▶ [What is expected]:
Your answer must be an exact copy of the lines below, from the first through the one with "(epsilon_r 4.5)", with no pictures.

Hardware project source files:
◆ ◆ ◆ ◆
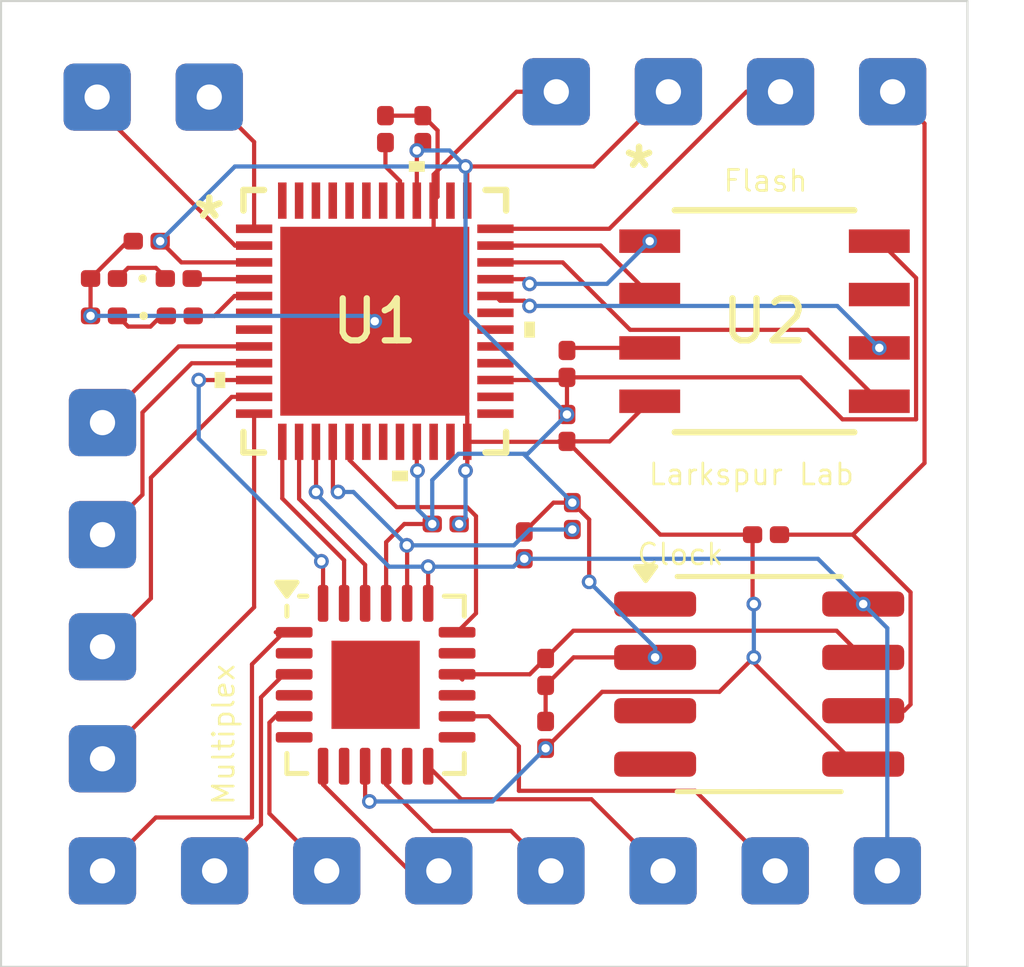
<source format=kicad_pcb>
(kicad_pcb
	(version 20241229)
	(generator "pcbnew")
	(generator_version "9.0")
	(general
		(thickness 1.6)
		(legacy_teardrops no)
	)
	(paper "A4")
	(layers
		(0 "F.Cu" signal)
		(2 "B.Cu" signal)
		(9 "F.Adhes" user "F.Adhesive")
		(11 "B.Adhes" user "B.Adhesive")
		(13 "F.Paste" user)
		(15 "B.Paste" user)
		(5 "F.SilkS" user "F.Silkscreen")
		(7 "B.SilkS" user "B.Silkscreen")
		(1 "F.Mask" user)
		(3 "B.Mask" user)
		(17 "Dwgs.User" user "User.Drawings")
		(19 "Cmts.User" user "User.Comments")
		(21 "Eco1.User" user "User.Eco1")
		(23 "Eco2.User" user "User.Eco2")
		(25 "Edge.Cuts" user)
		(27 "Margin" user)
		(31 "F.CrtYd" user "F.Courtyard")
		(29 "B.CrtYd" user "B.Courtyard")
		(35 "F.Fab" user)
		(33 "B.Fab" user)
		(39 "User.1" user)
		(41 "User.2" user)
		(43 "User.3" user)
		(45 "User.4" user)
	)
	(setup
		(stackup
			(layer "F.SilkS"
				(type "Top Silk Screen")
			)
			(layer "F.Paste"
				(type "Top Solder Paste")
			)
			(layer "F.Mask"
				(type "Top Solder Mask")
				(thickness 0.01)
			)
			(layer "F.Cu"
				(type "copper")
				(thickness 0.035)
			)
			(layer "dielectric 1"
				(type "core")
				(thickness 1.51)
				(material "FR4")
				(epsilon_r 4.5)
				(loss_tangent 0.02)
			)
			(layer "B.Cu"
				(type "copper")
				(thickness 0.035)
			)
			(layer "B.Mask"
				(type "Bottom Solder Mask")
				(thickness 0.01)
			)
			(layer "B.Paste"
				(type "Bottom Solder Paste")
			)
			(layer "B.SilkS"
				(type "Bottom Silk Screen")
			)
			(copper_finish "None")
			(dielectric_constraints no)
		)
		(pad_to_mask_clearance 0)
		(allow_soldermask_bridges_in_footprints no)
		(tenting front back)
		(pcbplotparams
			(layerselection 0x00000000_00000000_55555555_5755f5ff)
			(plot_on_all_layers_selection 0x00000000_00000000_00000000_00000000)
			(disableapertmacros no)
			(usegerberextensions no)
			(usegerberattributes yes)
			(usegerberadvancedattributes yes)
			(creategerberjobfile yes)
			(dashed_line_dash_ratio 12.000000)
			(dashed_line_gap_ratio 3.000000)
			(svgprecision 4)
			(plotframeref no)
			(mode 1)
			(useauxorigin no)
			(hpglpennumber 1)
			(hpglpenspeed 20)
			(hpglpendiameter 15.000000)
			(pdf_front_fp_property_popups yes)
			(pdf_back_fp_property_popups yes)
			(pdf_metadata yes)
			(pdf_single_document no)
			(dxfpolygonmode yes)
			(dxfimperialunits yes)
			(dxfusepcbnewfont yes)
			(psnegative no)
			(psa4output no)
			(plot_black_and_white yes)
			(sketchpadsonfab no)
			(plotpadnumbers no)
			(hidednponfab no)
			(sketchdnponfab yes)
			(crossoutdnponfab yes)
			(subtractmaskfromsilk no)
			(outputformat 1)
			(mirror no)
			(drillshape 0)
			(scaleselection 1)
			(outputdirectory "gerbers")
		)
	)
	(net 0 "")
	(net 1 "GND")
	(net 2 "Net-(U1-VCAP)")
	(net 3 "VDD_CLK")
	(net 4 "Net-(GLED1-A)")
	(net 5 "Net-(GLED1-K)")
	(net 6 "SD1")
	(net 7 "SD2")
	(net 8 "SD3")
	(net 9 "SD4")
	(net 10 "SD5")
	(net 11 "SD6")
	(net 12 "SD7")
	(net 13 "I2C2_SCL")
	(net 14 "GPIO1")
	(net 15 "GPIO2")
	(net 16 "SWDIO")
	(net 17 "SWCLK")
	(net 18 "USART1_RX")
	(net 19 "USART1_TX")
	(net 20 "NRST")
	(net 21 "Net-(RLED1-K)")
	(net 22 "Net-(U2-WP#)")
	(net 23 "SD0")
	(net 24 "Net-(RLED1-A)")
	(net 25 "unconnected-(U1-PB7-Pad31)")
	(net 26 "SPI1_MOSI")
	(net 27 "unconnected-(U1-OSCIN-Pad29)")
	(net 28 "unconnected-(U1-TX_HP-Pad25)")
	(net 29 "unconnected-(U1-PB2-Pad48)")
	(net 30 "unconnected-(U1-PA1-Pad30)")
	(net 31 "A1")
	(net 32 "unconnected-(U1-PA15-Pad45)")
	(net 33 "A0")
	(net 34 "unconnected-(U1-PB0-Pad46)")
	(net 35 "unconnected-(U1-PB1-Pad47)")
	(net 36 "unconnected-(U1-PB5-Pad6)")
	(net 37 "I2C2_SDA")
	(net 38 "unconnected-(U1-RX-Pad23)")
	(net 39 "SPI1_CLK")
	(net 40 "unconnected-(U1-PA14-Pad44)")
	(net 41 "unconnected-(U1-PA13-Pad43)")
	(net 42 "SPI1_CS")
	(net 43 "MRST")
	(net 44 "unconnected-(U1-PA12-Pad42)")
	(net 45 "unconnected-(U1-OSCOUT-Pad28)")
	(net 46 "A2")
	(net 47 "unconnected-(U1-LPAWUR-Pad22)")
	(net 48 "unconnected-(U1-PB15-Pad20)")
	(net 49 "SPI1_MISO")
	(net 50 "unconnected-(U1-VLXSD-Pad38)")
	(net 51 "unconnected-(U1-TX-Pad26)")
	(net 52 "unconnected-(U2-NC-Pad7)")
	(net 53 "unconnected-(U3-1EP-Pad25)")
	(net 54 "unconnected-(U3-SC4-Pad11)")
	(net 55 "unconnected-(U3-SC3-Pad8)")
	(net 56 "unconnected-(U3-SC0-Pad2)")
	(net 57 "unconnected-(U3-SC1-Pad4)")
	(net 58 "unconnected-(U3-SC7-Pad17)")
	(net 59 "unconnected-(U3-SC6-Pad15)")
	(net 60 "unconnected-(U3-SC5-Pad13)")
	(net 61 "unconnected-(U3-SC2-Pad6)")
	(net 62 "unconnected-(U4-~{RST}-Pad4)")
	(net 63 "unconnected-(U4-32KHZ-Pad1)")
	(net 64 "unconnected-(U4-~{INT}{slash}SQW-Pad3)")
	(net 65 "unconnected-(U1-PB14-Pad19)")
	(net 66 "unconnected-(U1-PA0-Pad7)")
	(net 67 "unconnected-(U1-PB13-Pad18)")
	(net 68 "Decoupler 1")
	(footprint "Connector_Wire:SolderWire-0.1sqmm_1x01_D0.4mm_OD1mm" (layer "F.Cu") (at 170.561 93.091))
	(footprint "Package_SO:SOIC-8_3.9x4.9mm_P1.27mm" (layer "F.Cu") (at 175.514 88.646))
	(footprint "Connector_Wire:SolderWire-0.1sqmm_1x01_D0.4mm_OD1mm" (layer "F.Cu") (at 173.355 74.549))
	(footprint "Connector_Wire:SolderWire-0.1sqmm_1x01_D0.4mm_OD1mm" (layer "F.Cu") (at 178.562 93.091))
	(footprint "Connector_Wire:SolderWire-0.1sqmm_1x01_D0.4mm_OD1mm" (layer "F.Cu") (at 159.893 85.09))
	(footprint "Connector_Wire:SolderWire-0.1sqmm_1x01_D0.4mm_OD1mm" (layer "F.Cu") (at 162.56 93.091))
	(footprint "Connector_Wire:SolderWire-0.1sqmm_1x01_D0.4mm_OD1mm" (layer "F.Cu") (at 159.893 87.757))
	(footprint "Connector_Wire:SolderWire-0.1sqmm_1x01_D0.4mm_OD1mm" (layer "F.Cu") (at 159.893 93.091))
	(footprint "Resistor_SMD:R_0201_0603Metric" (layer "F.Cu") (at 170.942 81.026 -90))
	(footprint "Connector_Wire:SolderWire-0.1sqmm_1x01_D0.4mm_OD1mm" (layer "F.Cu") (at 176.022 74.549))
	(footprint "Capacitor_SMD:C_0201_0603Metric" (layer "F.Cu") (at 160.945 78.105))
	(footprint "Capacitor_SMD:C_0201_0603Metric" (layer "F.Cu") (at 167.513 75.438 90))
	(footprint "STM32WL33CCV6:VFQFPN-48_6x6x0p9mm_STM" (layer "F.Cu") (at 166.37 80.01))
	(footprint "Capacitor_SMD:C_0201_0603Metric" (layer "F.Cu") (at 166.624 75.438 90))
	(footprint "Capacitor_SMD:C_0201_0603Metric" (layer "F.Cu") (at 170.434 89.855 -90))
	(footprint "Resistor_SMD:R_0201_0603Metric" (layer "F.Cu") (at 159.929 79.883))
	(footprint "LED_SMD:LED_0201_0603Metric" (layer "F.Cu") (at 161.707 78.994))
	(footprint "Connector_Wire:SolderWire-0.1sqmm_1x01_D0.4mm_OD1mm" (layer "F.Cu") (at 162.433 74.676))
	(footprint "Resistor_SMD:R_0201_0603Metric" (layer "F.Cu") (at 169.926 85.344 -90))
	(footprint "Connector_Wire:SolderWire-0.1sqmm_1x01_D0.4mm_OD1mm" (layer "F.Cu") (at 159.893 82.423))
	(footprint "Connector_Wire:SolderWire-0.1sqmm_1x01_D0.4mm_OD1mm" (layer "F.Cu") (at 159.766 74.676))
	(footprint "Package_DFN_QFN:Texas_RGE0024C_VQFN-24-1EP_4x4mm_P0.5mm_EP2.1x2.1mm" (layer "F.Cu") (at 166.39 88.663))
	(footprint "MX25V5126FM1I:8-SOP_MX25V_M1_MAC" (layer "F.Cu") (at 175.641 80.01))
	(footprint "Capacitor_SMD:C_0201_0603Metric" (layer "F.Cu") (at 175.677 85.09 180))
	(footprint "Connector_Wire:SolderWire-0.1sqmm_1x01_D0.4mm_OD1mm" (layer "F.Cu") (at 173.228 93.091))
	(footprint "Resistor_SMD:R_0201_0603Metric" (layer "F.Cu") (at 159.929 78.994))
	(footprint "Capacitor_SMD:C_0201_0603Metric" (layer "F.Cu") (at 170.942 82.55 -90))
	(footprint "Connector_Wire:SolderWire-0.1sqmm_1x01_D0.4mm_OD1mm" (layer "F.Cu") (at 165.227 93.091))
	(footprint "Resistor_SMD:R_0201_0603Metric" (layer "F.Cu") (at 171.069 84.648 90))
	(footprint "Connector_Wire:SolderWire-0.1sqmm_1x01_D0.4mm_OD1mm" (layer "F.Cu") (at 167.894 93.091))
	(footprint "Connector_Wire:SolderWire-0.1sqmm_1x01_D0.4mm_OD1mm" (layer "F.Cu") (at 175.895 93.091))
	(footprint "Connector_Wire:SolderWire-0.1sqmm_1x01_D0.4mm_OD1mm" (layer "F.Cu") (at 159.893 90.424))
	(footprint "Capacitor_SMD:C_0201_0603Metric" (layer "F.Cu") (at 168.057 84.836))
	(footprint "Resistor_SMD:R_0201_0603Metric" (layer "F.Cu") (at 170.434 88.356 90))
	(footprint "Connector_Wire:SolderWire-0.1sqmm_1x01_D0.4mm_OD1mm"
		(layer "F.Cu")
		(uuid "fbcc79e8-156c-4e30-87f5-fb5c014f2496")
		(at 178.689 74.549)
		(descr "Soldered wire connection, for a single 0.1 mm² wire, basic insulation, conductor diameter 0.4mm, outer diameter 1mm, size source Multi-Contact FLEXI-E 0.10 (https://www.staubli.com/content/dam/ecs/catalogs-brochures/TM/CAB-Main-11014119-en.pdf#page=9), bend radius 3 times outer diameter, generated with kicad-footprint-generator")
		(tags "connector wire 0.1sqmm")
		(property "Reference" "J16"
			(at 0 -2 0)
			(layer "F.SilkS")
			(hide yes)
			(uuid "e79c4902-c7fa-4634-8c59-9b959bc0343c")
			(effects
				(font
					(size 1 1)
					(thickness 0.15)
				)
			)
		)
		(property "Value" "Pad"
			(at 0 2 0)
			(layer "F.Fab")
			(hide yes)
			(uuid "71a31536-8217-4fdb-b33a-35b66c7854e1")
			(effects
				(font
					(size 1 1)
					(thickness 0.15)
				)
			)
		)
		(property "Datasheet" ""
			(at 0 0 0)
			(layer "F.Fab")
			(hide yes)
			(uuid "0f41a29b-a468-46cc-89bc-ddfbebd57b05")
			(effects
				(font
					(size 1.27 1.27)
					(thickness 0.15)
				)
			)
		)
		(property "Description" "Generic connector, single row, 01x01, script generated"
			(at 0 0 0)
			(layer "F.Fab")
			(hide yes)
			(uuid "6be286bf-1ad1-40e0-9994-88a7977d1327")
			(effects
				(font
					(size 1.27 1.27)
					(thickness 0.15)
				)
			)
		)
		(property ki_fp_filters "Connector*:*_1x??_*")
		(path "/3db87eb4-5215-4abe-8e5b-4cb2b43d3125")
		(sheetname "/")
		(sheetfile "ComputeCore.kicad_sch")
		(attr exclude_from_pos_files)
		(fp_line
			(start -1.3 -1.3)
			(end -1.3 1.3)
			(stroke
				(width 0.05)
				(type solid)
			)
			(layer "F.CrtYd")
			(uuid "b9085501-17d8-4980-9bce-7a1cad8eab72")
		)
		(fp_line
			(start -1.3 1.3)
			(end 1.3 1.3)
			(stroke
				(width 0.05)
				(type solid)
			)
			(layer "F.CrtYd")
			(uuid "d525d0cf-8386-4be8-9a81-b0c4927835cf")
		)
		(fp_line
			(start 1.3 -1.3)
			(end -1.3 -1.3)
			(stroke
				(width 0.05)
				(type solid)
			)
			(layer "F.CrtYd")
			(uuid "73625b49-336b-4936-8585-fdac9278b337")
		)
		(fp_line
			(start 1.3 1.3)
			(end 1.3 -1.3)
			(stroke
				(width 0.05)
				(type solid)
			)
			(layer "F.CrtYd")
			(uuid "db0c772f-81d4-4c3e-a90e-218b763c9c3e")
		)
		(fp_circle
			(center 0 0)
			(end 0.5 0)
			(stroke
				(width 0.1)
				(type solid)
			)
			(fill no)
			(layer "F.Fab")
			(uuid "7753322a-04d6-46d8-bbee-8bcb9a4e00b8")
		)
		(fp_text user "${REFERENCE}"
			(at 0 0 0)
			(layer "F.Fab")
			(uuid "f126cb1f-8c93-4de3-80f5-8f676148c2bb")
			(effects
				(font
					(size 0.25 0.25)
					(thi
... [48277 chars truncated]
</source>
◆ ◆ ◆ ◆
▶ [Task result]:
<source format=kicad_pcb>
(kicad_pcb
	(version 20241229)
	(generator "pcbnew")
	(generator_version "9.0")
	(general
		(thickness 1.6)
		(legacy_teardrops no)
	)
	(paper "A4")
	(layers
		(0 "F.Cu" signal)
		(2 "B.Cu" signal)
		(9 "F.Adhes" user "F.Adhesive")
		(11 "B.Adhes" user "B.Adhesive")
		(13 "F.Paste" user)
		(15 "B.Paste" user)
		(5 "F.SilkS" user "F.Silkscreen")
		(7 "B.SilkS" user "B.Silkscreen")
		(1 "F.Mask" user)
		(3 "B.Mask" user)
		(17 "Dwgs.User" user "User.Drawings")
		(19 "Cmts.User" user "User.Comments")
		(21 "Eco1.User" user "User.Eco1")
		(23 "Eco2.User" user "User.Eco2")
		(25 "Edge.Cuts" user)
		(27 "Margin" user)
		(31 "F.CrtYd" user "F.Courtyard")
		(29 "B.CrtYd" user "B.Courtyard")
		(35 "F.Fab" user)
		(33 "B.Fab" user)
		(39 "User.1" user)
		(41 "User.2" user)
		(43 "User.3" user)
		(45 "User.4" user)
	)
	(setup
		(stackup
			(layer "F.SilkS"
				(type "Top Silk Screen")
			)
			(layer "F.Paste"
				(type "Top Solder Paste")
			)
			(layer "F.Mask"
				(type "Top Solder Mask")
				(thickness 0.01)
			)
			(layer "F.Cu"
				(type "copper")
				(thickness 0.035)
			)
			(layer "dielectric 1"
				(type "core")
				(thickness 1.51)
				(material "FR4")
				(epsilon_r 4.5)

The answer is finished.